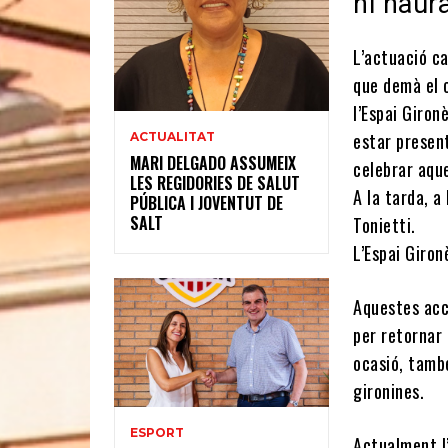
hi haur
L’actuació ca
que demà el c
l’Espai Giron
estar presen
ACTUALITAT
MARI DELGADO ASSUMEIX
celebrar aque
LES REGIDORIES DE SALUT
A la tarda, a
PÚBLICA I JOVENTUT DE
SALT
Tonietti.
L’Espai Giro
Aquestes acci
per retornar 
ocasió, tamb
gironines.
ESPORT
Actualment l’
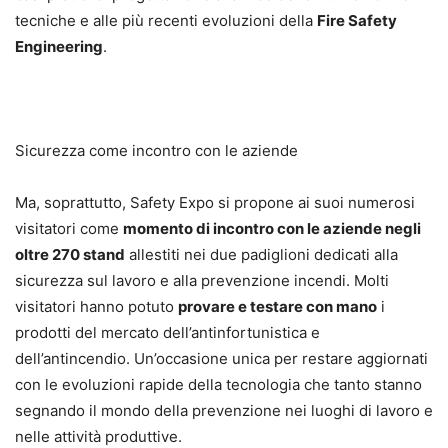
tecniche e alle più recenti evoluzioni della
Fire Safety
Engineering
.
Sicurezza come incontro con le aziende
Ma, soprattutto, Safety Expo si propone ai suoi numerosi
visitatori come
momento di incontro
con le aziende negli
oltre 270 stand
allestiti nei due padiglioni dedicati alla
sicurezza sul lavoro e alla prevenzione incendi. Molti
visitatori hanno potuto
provare e testare con mano
i
prodotti del mercato dell’antinfortunistica e
dell’antincendio. Un’occasione unica per restare aggiornati
con le evoluzioni rapide della tecnologia che tanto stanno
segnando il mondo della prevenzione nei luoghi di lavoro e
nelle attività produttive.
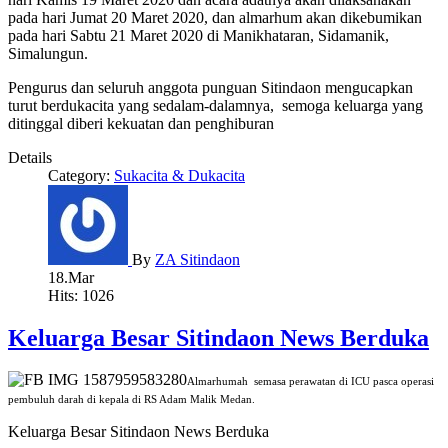
pada hari Jumat 20 Maret 2020, dan almarhum akan dikebumikan
pada hari Sabtu 21 Maret 2020 di Manikhataran, Sidamanik,
Simalungun.
Pengurus dan seluruh anggota punguan Sitindaon mengucapkan
turut berdukacita yang sedalam-dalamnya, semoga keluarga yang
ditinggal diberi kekuatan dan penghiburan
Details
Category:
Sukacita & Dukacita
By
ZA Sitindaon
18.Mar
Hits: 1026
Keluarga Besar Sitindaon News Berduka
Almarhumah semasa perawatan di ICU pasca operasi
pembuluh darah di kepala di RS Adam Malik Medan.
Keluarga Besar Sitindaon News Berduka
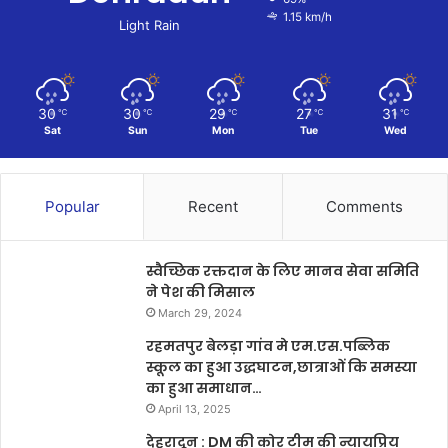
1.15 km/h
Light Rain
30
30
29
27
31
℃
℃
℃
℃
℃
Sat
Sun
Mon
Tue
Wed
Popular
Recent
Comments
स्वैच्छिक रक्तदान के लिए मानव सेवा समिति
ने पेश की मिसाल
March 29, 2024
रहमतपुर बेलड़ा गांव मे एम.एस.पब्लिक
स्कूल का हुआ उद्धघाटन,छात्राओं कि समस्या
का हुआ समाधान…
April 13, 2025
देहरादून : DM की कोर टीम की न्यायप्रिय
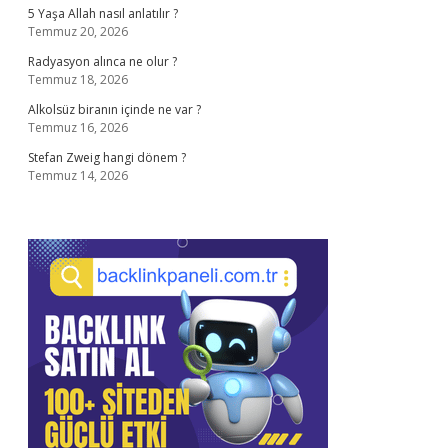
5 Yaşa Allah nasıl anlatılır ?
Temmuz 20, 2026
Radyasyon alınca ne olur ?
Temmuz 18, 2026
Alkolsüz biranın içinde ne var ?
Temmuz 16, 2026
Stefan Zweig hangi dönem ?
Temmuz 14, 2026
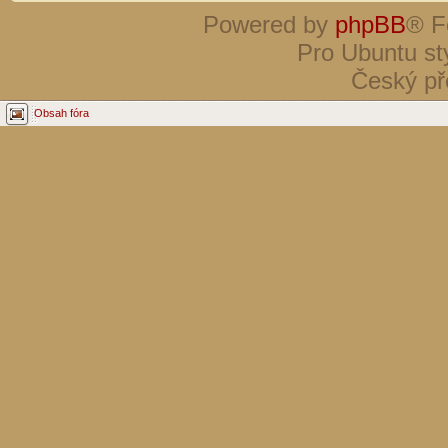
Powered by
phpBB
® F
Pro Ubuntu st
Český př
Obsah fóra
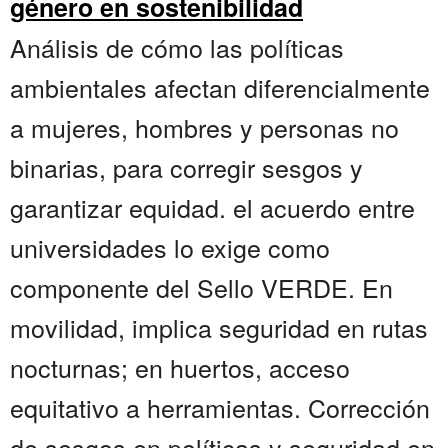
género en sostenibilidad
Análisis de cómo las políticas
ambientales afectan diferencialmente
a mujeres, hombres y personas no
binarias, para corregir sesgos y
garantizar equidad. el acuerdo entre
universidades lo exige como
componente del Sello VERDE. En
movilidad, implica seguridad en rutas
nocturnas; en huertos, acceso
equitativo a herramientas. Corrección
de sesgos en políticas y seguridad en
* * *
Aim of the exercise
Rewrite everything from the line containing "5 Yaşa Allah nasıl anlatılır ?" down to the end of the material, putting "Haziran" wherever "Temmuz" appears and changing nothing else. Leave the pictures out of your answer.

Solution to this problem
5 Yaşa Allah nasıl anlatılır ?
Haziran 20, 2026
Radyasyon alınca ne olur ?
Haziran 18, 2026
Alkolsüz biranın içinde ne var ?
Haziran 16, 2026
Stefan Zweig hangi dönem ?
Haziran 14, 2026
Powered by
phpBB
® F
Pro Ubuntu st
Český př
Obsah fóra
género en sostenibilidad
Análisis de cómo las políticas
ambientales afectan diferencialmente
a mujeres, hombres y personas no
binarias, para corregir sesgos y
garantizar equidad. el acuerdo entre
universidades lo exige como
componente del Sello VERDE. En
movilidad, implica seguridad en rutas
nocturnas; en huertos, acceso
equitativo a herramientas. Corrección
de sesgos en políticas y seguridad en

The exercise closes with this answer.